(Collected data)

━━━━━━━━━━━━━━━━

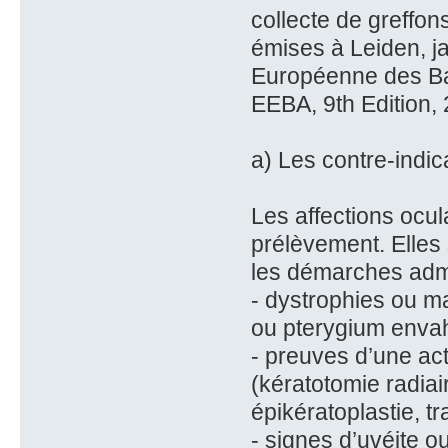
collecte de greffo
émises à Leiden, j
Européenne des Ba
EEBA, 9th Edition, 
a) Les contre-indic
Les affections ocul
prélèvement. Elles
les démarches admi
- dystrophies ou m
ou pterygium envahi
- preuves d’une act
(kératotomie radiai
épikératoplastie, t
- signes d’uvéite ou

━━━━━━━━━━━━━━━━

YOUR GOAL | Starting at the line that holds "ou pterygium envahi", set down each line exactly through the last line of the records above, and no others.

SOLUTION |
ou pterygium envahi
- preuves d’une act
(kératotomie radiai
épikératoplastie, t
- signes d’uvéite ou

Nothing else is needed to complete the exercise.